Graduate Enrolled Nurse Cover Letter

Here are 5 tips for writing a great nursing cover letter.  Remember, a good covering letter on its own will never get you the job, but a bad covering letter will ensure you don’t get the job.  These tips will help you to get over the first hurdle.

1. Make sure your covering letter is professionally presented.
• Follow a standard letter format with your name, address and contact details clearly visible at the top of the letter.  And sign off your letter with ‘Yours faithfully’.
• Don’t use a strange font.  Stick to one of the common fonts like Arial, Calibri, or Garamond.  And ensure it’s not too big or too small:  the font size for the body text of your letter should be no larger than font size 12, and no smaller than font size 10.
• Include the job reference details so the person is very clear which job you are applying for.  This would typically be listed in bold immediately below the ‘To whom it may concern’ or ‘Dear …..’.   If you are applying to a job in a hospital network, it may also be appropriate to include the hospital name in the reference line.

2. Keep it concise
• A covering letter should never be more than 1 page.  Healthcare Recruiters and HR professionals don’t have time to read waffle.  So each sentence and paragraph you write should have a purpose and ultimately the objective of your covering letter is to convince the reader that it is worth their while reading your CV.

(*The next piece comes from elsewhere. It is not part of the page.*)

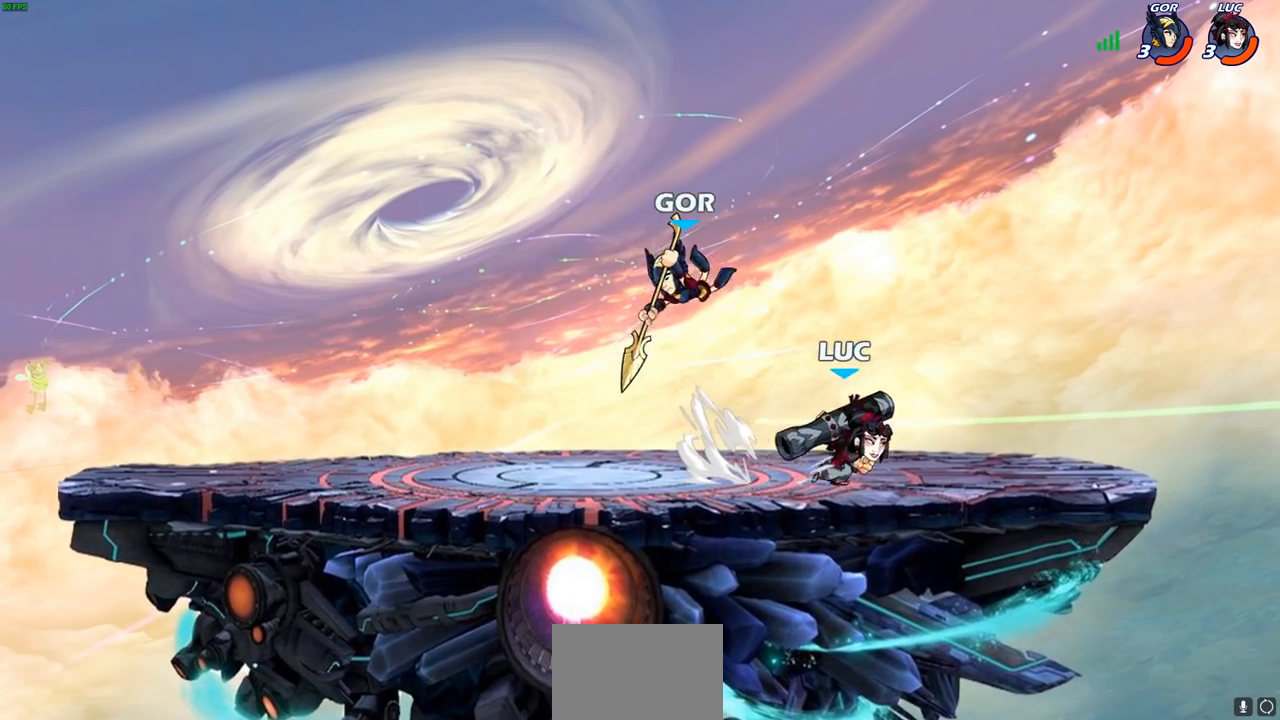
{"buttons": [], "left_stick": "center", "right_stick": "center", "events": [[17, "R1", "up"], [33, "R2", "up"], [33, "left_stick", "left"], [117, "SQUARE", "down"], [200, "SQUARE", "up"], [250, "left_stick", "center"]]}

3. Make sure the grammar is correct and there are no spelling mistakes
• Modern word processors such as Microsoft Word all automatically identify spelling mistakes, so there is no excuse to have any in typos in your covering letter.  Make sure, if you’re applying for a nursing job in Australia that you use an Australian or UK dictionary as your spell checker setting (these settings in Microsoft Word are located under the ‘Review’ tab).  A US dictionary is sometimes loaded by default by word processors, and some fussy recruiters don’t like to see words with US spelling.
• Good grammar is critical.  Good communication skills are a requirement of just about every nursing job and in the world of covering letters, bad grammar equals bad communication.  So after you’ve written, proof-read and proof-read your letter again, ask someone that you know has excellent english and grammar skills to proof read your covering letter for you.  (If you’d like professional assistance visit HealthyResume by HealthTimes)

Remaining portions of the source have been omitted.